Giving Gerry the benefit of the doubt, what he really means is not “a free market of competing ideas” but: the absence of censorship. I do not think I have mischaracterized his argument – “Democracy works best when there is a free marketplace of competing ideas” – when I strip it of ambiguous jargon and loose metaphor to translate it plainly as: elections work best in the absence of censorship.
Assuming my translation is correct, I agree with Gerry that election finance laws impose an instance of censorship, and I agree that election finance laws should be scrapped. However, I submit that Gerry is entirely wrong when it comes to his rationale for scrapping election finance laws. As with all matters of government policy, the essential and defensible rationale for striking down election finances laws is: such laws are contrary to the survival and happiness of human beings.
The facts of reality – including facts that pertain to the nature of man – are such that no man can achieve his own happiness if he is prohibited from acting upon his own rational decisions. Freedom, properly defined, is control over ones own life, liberty and property. Without freedom – without that control – the rational decisions upon which a mans survival and happiness depend cannot be acted upon. Without freedom, a man’s mind is, in effect, paralyzed. An unfree rational man is the functional equivalent of a newborn baby or, worse, a vegetable. His survival is dependent upon the whims of those who feed, house and clothe him.
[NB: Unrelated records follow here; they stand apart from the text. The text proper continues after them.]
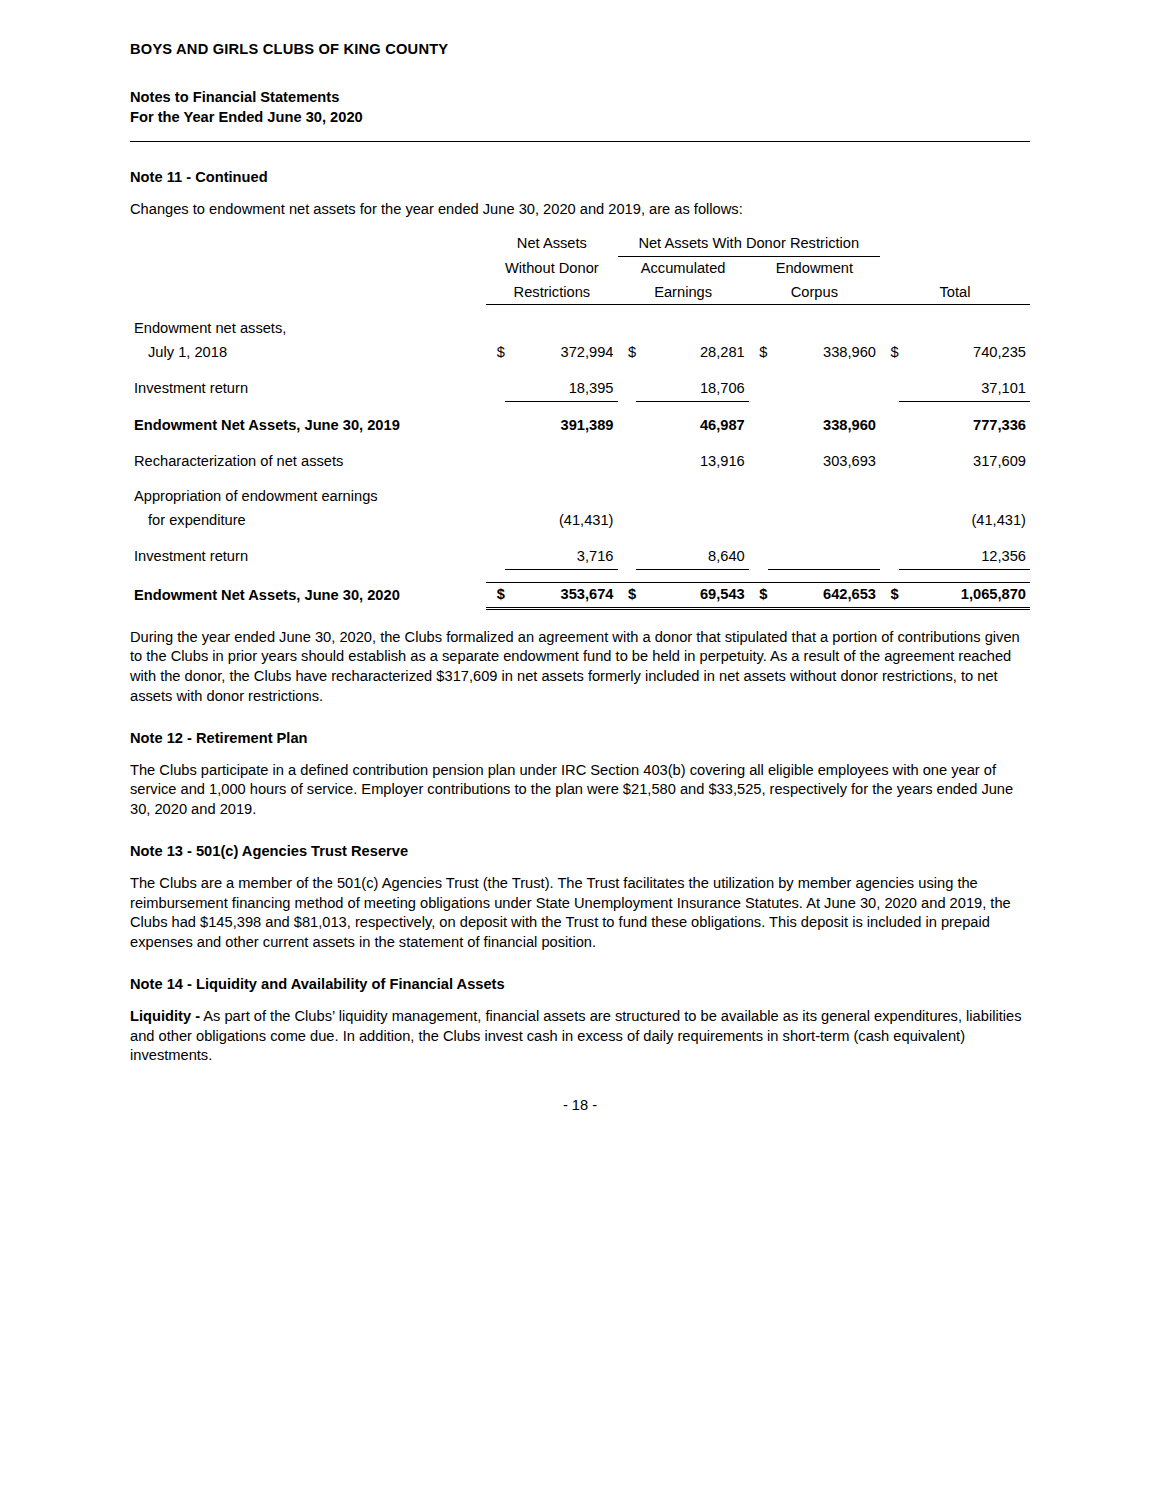BOYS AND GIRLS CLUBS OF KING COUNTY
Notes to Financial Statements
For the Year Ended June 30, 2020
Note 11 - Continued
Changes to endowment net assets for the year ended June 30, 2020 and 2019, are as follows:
| | Net Assets | Net Assets With Donor Restriction | |
| --- | --- | --- | --- |
| | Without Donor | Accumulated | Endowment | |
| | Restrictions | Earnings | Corpus | Total |
| Endowment net assets, | | | | | | | | |
| July 1, 2018 | $ | 372,994 | $ | 28,281 | $ | 338,960 | $ | 740,235 |
| Investment return | | 18,395 | | 18,706 | | | | 37,101 |
| Endowment Net Assets, June 30, 2019 | | 391,389 | | 46,987 | | 338,960 | | 777,336 |
| Recharacterization of net assets | | | | 13,916 | | 303,693 | | 317,609 |
| Appropriation of endowment earnings | | | | | | | | |
| for expenditure | | (41,431) | | | | | | (41,431) |
| Investment return | | 3,716 | | 8,640 | | | | 12,356 |
| Endowment Net Assets, June 30, 2020 | $ | 353,674 | $ | 69,543 | $ | 642,653 | $ | 1,065,870 |
During the year ended June 30, 2020, the Clubs formalized an agreement with a donor that stipulated that a portion of contributions given to the Clubs in prior years should establish as a separate endowment fund to be held in perpetuity. As a result of the agreement reached with the donor, the Clubs have recharacterized $317,609 in net assets formerly included in net assets without donor restrictions, to net assets with donor restrictions.
Note 12 - Retirement Plan
The Clubs participate in a defined contribution pension plan under IRC Section 403(b) covering all eligible employees with one year of service and 1,000 hours of service. Employer contributions to the plan were $21,580 and $33,525, respectively for the years ended June 30, 2020 and 2019.
Note 13 - 501(c) Agencies Trust Reserve
The Clubs are a member of the 501(c) Agencies Trust (the Trust). The Trust facilitates the utilization by member agencies using the reimbursement financing method of meeting obligations under State Unemployment Insurance Statutes. At June 30, 2020 and 2019, the Clubs had $145,398 and $81,013, respectively, on deposit with the Trust to fund these obligations. This deposit is included in prepaid expenses and other current assets in the statement of financial position.
Note 14 - Liquidity and Availability of Financial Assets
Liquidity - As part of the Clubs’ liquidity management, financial assets are structured to be available as its general expenditures, liabilities and other obligations come due. In addition, the Clubs invest cash in excess of daily requirements in short-term (cash equivalent) investments.
- 18 -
And, though he can be relieved of pain and suffering, his happiness is impossible, because happiness is the result of a personal achievement: the successful pursuit of ones rationally-chosen values. Such achievements require freedom.
The role of government is to ensure that each individual is not deprived of control over his own life, liberty or property without his consent. By so defending freedom, a government defends human life.
Fining or imprisoning a person for spending his own money on a perfectly peaceful service – message distribution – is a deprivation of a person’s freedom; in particular, it is a deprivation of a person’s control over his own property. Such deprivation is wrong not because it prevents elections from working best and not because it is thought to be unneeded, but because it opposes and undermines the living of a rational life; of a human life.
Elections can work better in the absence of censorship, but that is only because the absence of censorship makes rational thought, discussion and action possible…possible, but – contrary to what Gerry implies – not inevitable. If, in the absence of censorship, nobody bothers to think rationally, elections will not – by any rational standard – work any better than they do under conditions of censorship. Irrationality cannot intentionally cause anything good because it cannot intentionally cause anything at all. If all ideas and discussions during an election are irrational, irrationality might cause “democracy” to be worse in some sense or another, but the censorship of some irrational expressions will not: adding more irrational arguments to a debate does not a better democracy make.